Does this still hold true if multiple employees are "trained" from scanned copies at the same time?
Simultaneously I guess that would violate copyright, which is an interesting point. Maybe there's a case to be made there with model training.
Regardless, the issue could be resolved by buying as many copies as you have concurrent model training instances. It isn't really an issue with training on copyrighted work, just a matter of how you do so.
Computers aren't people. And analogies aren't laws.
Yes, but the law doesn’t exist, so until it catches up, analogies are all the legal system has to work with.

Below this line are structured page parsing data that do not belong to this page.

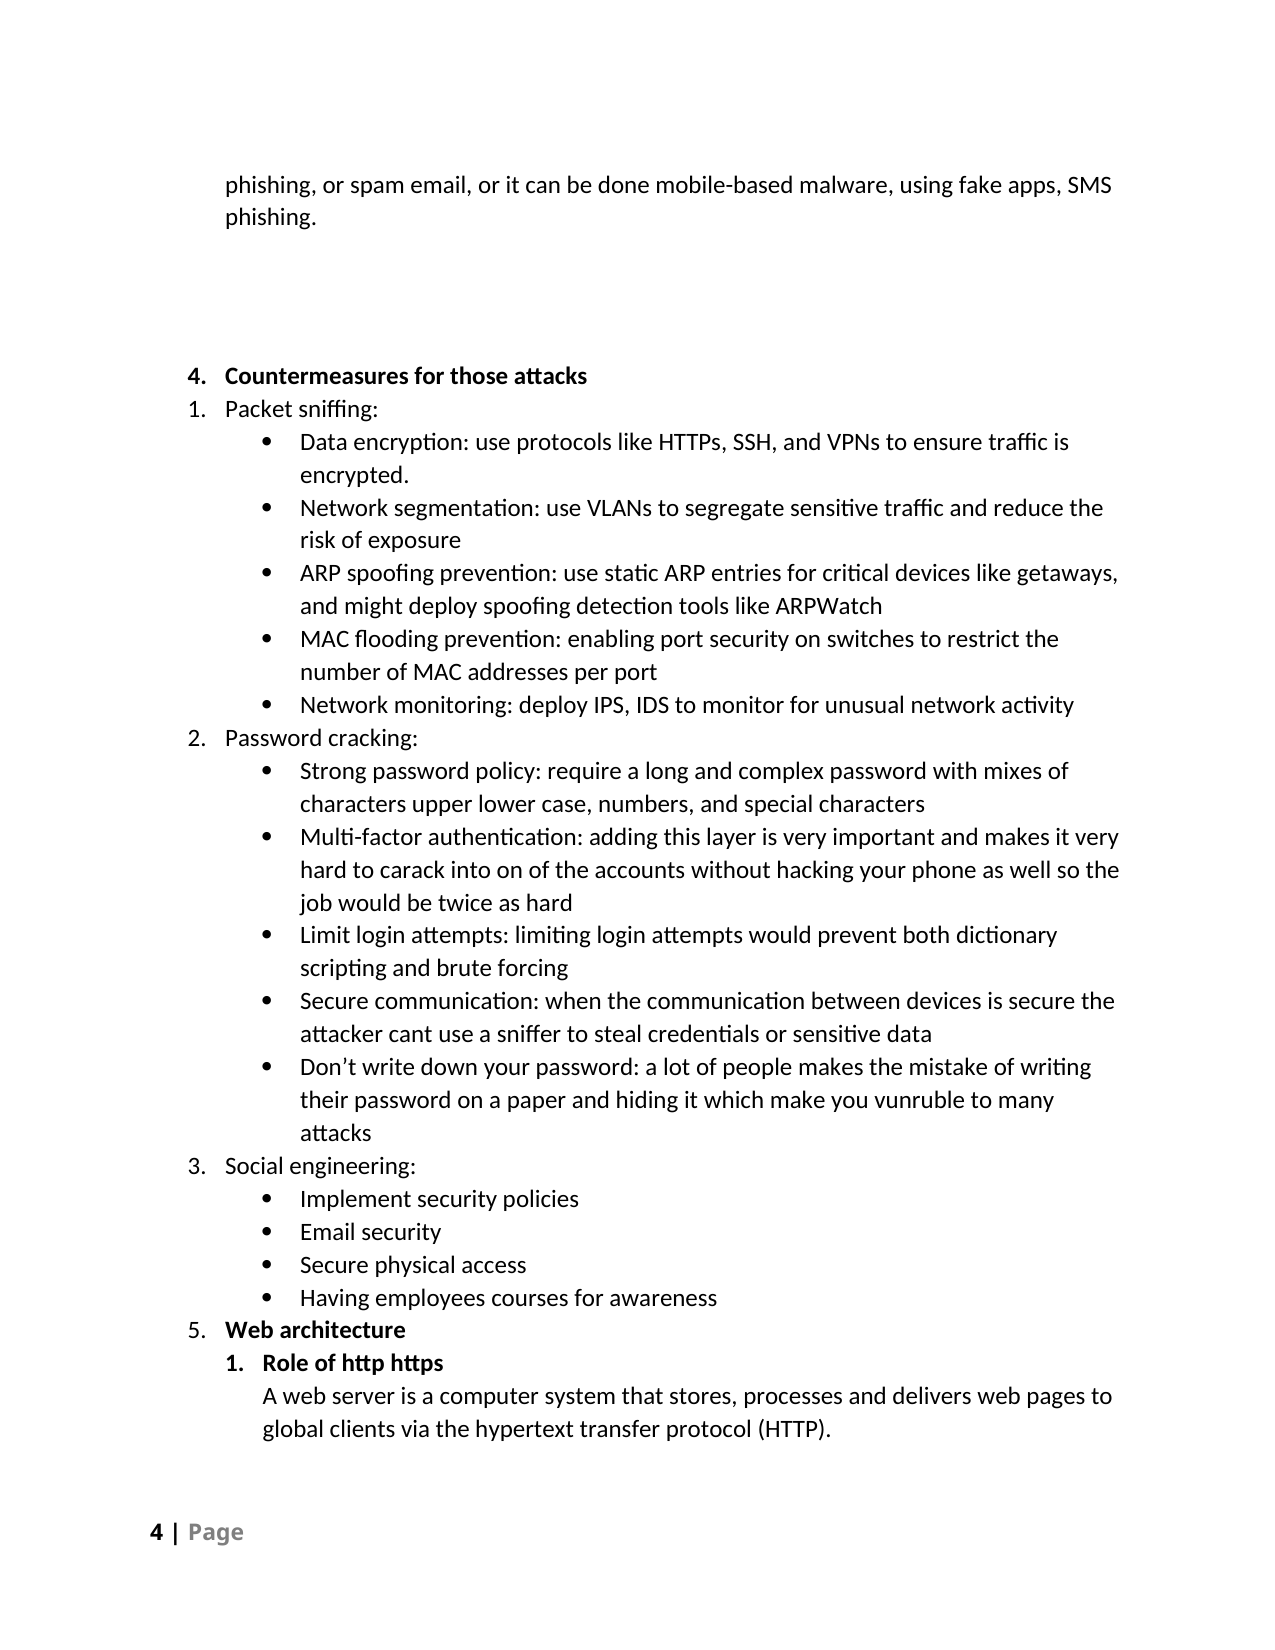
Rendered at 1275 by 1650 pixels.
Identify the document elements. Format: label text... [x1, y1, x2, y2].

list Secure communication: when the communication between devices is secure the attacker cant use a sniffer to steal credentials or sensitive data [262, 986, 1125, 1049]
list Secure physical access [262, 1249, 1125, 1279]
list Network segmentation: use VLANs to segregate sensitive traffic and reduce the risk of exposure [262, 492, 1125, 555]
list MAC flooding prevention: enabling port security on switches to restrict the number of MAC addresses per port [262, 623, 1125, 687]
list Web architecture [187, 1315, 1125, 1345]
list Network monitoring: deploy IPS, IDS to monitor for unusual network activity [262, 689, 1125, 720]
list Having employees courses for awareness [262, 1282, 1125, 1312]
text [225, 169, 1125, 232]
list Multi-factor authentication: adding this layer is very important and makes it very hard to carack into on of the accounts without hacking your phone as well so the job would be twice as hard [262, 821, 1125, 917]
list Implement security policies [262, 1183, 1125, 1213]
list Password cracking: [187, 722, 1125, 753]
list Social engineering: [187, 1150, 1125, 1181]
list Limit login attempts: limiting login attempts would prevent both dictionary scripting and brute forcing [262, 920, 1125, 983]
list Strong password policy: require a long and complex password with mixes of characters upper lower case, numbers, and special characters [262, 755, 1125, 818]
list ARP spoofing prevention: use static ARP entries for critical devices like getaways, and might deploy spoofing detection tools like ARPWatch [262, 558, 1125, 621]
list Email security [262, 1216, 1125, 1246]
list Data encryption: use protocols like HTTPs, SSH, and VPNs to ensure traffic is encrypted. [262, 426, 1125, 489]
list Role of http https [225, 1348, 1125, 1378]
list Countermeasures for those attacks [187, 360, 1125, 391]
list A web server is a computer system that stores, processes and delivers web pages to global clients via the hypertext transfer protocol (HTTP). [262, 1381, 1125, 1444]
list Packet sniffing: [187, 393, 1125, 423]
list Don’t write down your password: a lot of people makes the mistake of writing their password on a paper and hiding it which make you vunruble to many attacks [262, 1051, 1125, 1148]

The purpose and character of AI models is transformative, and the effect of the model on the copyrighted works used in the model is largely negligible. That's what makes the use of copyrighted works in creating them fair use.
Are "fantasy name generators" of the sort you find all over the place online fair use if the weighting of their generators is based on statistical information about names in fantasy novels? I would think most people would agree they're fair use, or if not in so many words, I think those people would find it pretty unfair for WotC to go around suing sites for running D&D character name generators.
Or let's talk about another form of buying copyrighted / protected content and selling the results of transforming it: emulators. The Connectix Virtual Game Station was the impetus for one of the most important lawsuits about emulation, and the ruling held that even though writing an emulator inherently involves copying copyrighted code, the result is sufficiently transformative and falls under fair use.
It fits the basicmost fair use: reading them. Current "training" can be considered as a gross form of reading.